● Exercise description
Please reproduce each of the following entries exactly.

%%

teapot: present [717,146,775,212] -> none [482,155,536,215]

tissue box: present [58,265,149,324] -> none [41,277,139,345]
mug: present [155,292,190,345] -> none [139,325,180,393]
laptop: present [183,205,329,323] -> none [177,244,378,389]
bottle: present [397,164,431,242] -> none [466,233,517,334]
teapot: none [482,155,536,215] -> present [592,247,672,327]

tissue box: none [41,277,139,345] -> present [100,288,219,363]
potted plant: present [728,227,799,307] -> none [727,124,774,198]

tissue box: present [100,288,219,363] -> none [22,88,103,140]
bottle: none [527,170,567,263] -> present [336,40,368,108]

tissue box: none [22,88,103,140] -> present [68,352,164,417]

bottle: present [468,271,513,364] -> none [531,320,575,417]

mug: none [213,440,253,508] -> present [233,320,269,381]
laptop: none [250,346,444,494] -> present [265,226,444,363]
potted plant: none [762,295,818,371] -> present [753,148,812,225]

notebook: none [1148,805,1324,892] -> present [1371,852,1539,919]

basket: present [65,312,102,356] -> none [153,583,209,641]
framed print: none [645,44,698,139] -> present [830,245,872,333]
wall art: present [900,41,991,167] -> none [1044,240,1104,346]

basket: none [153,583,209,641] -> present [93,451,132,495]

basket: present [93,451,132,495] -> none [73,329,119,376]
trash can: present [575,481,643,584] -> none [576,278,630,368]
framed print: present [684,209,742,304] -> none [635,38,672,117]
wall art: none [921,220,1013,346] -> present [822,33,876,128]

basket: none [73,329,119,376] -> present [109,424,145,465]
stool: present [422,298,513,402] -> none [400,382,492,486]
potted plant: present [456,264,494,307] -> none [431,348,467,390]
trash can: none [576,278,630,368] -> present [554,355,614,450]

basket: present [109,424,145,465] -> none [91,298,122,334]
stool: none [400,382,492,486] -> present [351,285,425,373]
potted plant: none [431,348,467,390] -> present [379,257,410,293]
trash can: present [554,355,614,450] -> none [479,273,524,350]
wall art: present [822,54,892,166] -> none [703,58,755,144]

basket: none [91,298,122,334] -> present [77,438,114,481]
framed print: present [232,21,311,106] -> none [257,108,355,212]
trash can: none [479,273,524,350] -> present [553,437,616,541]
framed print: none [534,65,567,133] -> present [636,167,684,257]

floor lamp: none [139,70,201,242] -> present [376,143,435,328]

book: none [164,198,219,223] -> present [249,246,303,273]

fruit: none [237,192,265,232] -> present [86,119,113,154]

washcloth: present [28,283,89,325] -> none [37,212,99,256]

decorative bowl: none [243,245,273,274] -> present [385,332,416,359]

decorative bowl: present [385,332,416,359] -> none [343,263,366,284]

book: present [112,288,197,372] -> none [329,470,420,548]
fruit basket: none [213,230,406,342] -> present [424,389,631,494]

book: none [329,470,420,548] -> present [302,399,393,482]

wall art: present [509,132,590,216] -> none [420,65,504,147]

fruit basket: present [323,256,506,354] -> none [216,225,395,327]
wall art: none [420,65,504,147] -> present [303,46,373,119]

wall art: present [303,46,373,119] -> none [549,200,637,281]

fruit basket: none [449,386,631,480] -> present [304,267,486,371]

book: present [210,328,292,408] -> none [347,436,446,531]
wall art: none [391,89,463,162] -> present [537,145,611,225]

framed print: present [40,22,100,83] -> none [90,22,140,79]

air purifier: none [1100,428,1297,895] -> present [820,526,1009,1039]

%%

● Answer
teapot: present [717,146,775,212] -> none [482,155,536,215]

tissue box: present [58,265,149,324] -> none [41,277,139,345]
mug: present [155,292,190,345] -> none [139,325,180,393]
laptop: present [183,205,329,323] -> none [177,244,378,389]
bottle: present [397,164,431,242] -> none [466,233,517,334]
teapot: none [482,155,536,215] -> present [592,247,672,327]

tissue box: none [41,277,139,345] -> present [100,288,219,363]
potted plant: present [728,227,799,307] -> none [727,124,774,198]

tissue box: present [100,288,219,363] -> none [22,88,103,140]
bottle: none [527,170,567,263] -> present [336,40,368,108]

tissue box: none [22,88,103,140] -> present [68,352,164,417]

bottle: present [468,271,513,364] -> none [531,320,575,417]

mug: none [213,440,253,508] -> present [233,320,269,381]
laptop: none [250,346,444,494] -> present [265,226,444,363]
potted plant: none [762,295,818,371] -> present [753,148,812,225]

notebook: none [1148,805,1324,892] -> present [1371,852,1539,919]

basket: present [65,312,102,356] -> none [153,583,209,641]
framed print: none [645,44,698,139] -> present [830,245,872,333]
wall art: present [900,41,991,167] -> none [1044,240,1104,346]

basket: none [153,583,209,641] -> present [93,451,132,495]

basket: present [93,451,132,495] -> none [73,329,119,376]
trash can: present [575,481,643,584] -> none [576,278,630,368]
framed print: present [684,209,742,304] -> none [635,38,672,117]
wall art: none [921,220,1013,346] -> present [822,33,876,128]

basket: none [73,329,119,376] -> present [109,424,145,465]
stool: present [422,298,513,402] -> none [400,382,492,486]
potted plant: present [456,264,494,307] -> none [431,348,467,390]
trash can: none [576,278,630,368] -> present [554,355,614,450]

basket: present [109,424,145,465] -> none [91,298,122,334]
stool: none [400,382,492,486] -> present [351,285,425,373]
potted plant: none [431,348,467,390] -> present [379,257,410,293]
trash can: present [554,355,614,450] -> none [479,273,524,350]
wall art: present [822,54,892,166] -> none [703,58,755,144]

basket: none [91,298,122,334] -> present [77,438,114,481]
framed print: present [232,21,311,106] -> none [257,108,355,212]
trash can: none [479,273,524,350] -> present [553,437,616,541]
framed print: none [534,65,567,133] -> present [636,167,684,257]

floor lamp: none [139,70,201,242] -> present [376,143,435,328]

book: none [164,198,219,223] -> present [249,246,303,273]

fruit: none [237,192,265,232] -> present [86,119,113,154]

washcloth: present [28,283,89,325] -> none [37,212,99,256]

decorative bowl: none [243,245,273,274] -> present [385,332,416,359]

decorative bowl: present [385,332,416,359] -> none [343,263,366,284]

book: present [112,288,197,372] -> none [329,470,420,548]
fruit basket: none [213,230,406,342] -> present [424,389,631,494]

book: none [329,470,420,548] -> present [302,399,393,482]

wall art: present [509,132,590,216] -> none [420,65,504,147]

fruit basket: present [323,256,506,354] -> none [216,225,395,327]
wall art: none [420,65,504,147] -> present [303,46,373,119]

wall art: present [303,46,373,119] -> none [549,200,637,281]

fruit basket: none [449,386,631,480] -> present [304,267,486,371]

book: present [210,328,292,408] -> none [347,436,446,531]
wall art: none [391,89,463,162] -> present [537,145,611,225]

framed print: present [40,22,100,83] -> none [90,22,140,79]

air purifier: none [1100,428,1297,895] -> present [820,526,1009,1039]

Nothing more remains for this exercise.